Recently we came across a customer application that suffered from a 100% compile time degradation when built with llvm13 (and LTO) vs. llvm12. It turns out that the slowdown is caused by loop unrolling, and more specifically Dominator tree updating performed by the loop unrolling pass.
The loop unrolling pass is invoked many times, but the instances that take a large amount of time occur with extremely large functions. I’m not sure about the relationship between the function size and the time Dom tree updating takes, but it appears to be non-linear.

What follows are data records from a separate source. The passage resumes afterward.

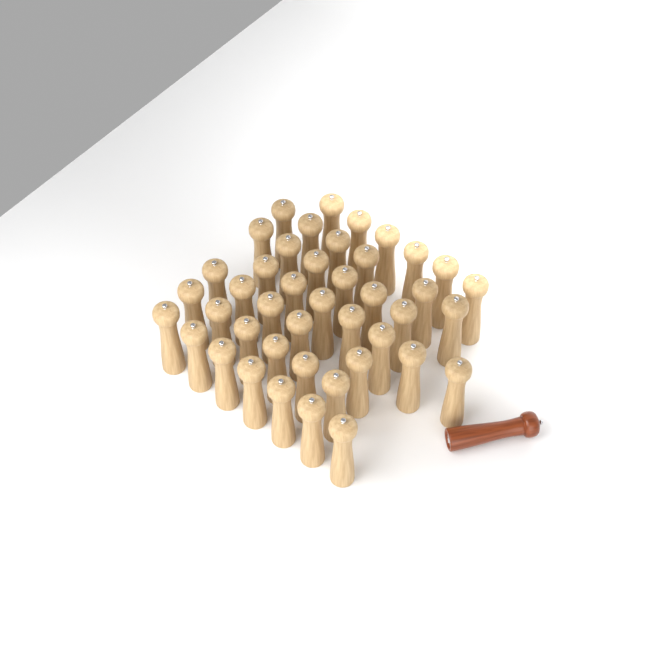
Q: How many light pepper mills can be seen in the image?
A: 43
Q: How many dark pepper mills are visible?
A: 1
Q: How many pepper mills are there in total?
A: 44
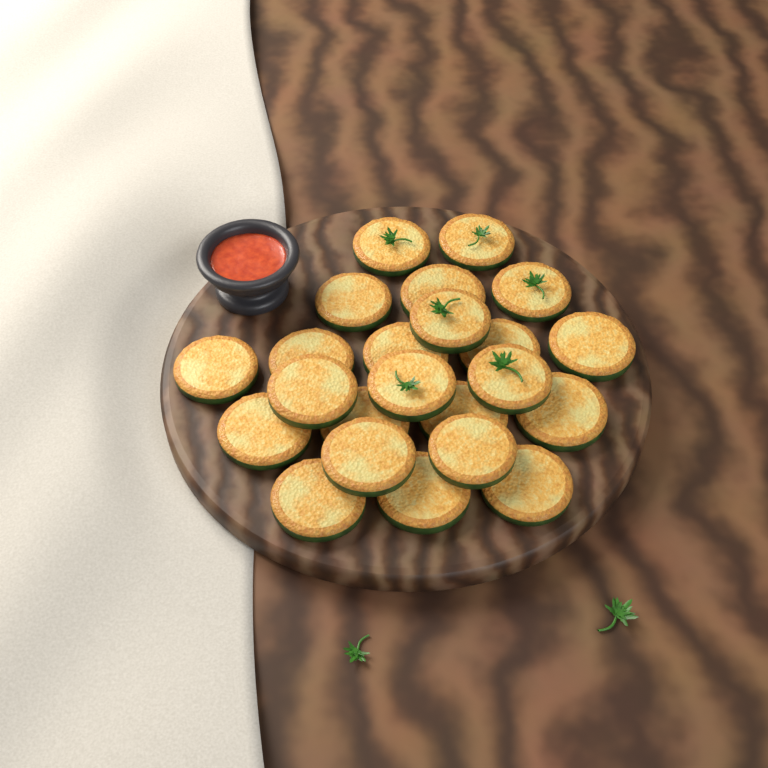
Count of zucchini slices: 23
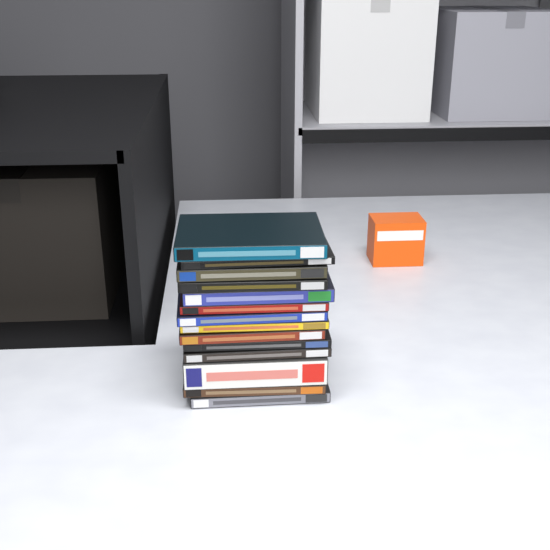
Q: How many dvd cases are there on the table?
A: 14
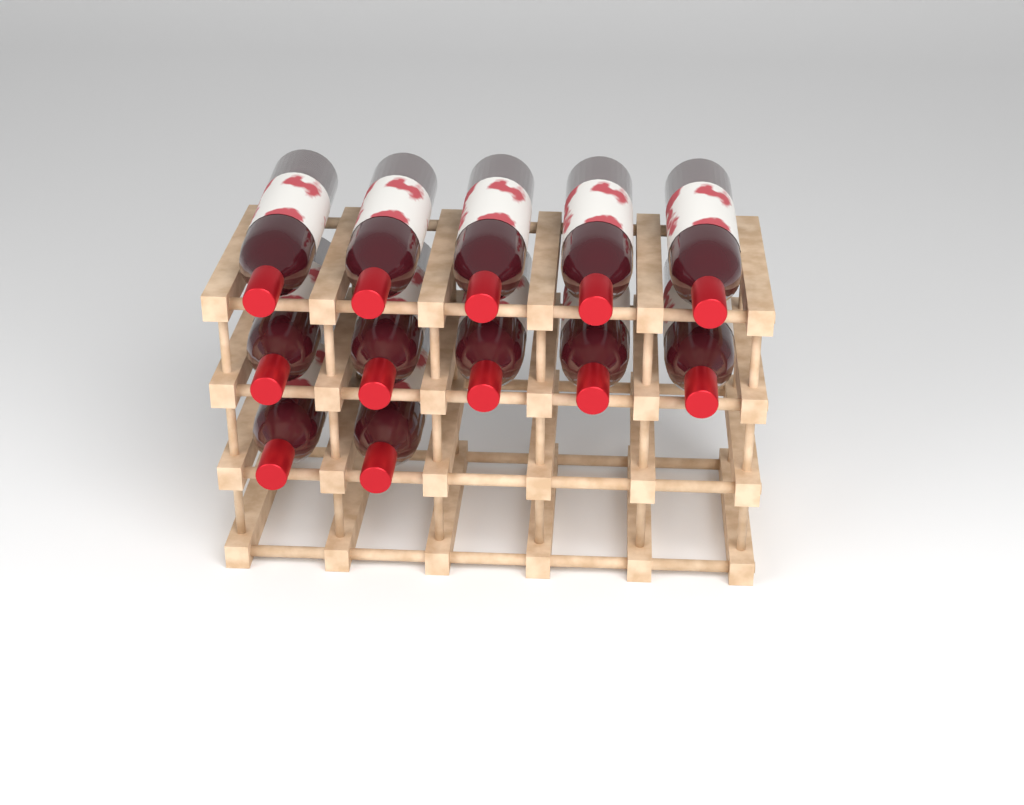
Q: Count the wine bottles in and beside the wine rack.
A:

I was wondering if anyone had any insights on how to best throttle loop unrolling in large functions or if that is even the best way to control compile time. Using #pragma clang loop unroll (disable) would be an obvious suggestion for the user, but it would be interesting to consider an option that prevents unrolling when a certain threshold wrt function size is crossed.
A warning at compile time would also help, so the user can more easily diagnose which function they should pay attention to.
At the very least this looks like a serious regression between versions. Can you check clang 14 to see if the issue remains?
I’m pinging some people that seem to have worked on the dominator tree analysis around 2020/2021 to see if anything rings a bell. By your description, this sounds like a change in complexity of some analysis, or perhaps just a side effect of a more aggressive unrolling making the already existing complex analysis go much slower.
Though I’d still find it odd that DT updates by the unroller have a significant impact on end-to-end compile-time, unless we are unrolling many small loops inside a huge function and each one recomputes the DT, or something like that.
(Based on your description, I’m assuming this is not a case where unrolling itself produces a lot of code.)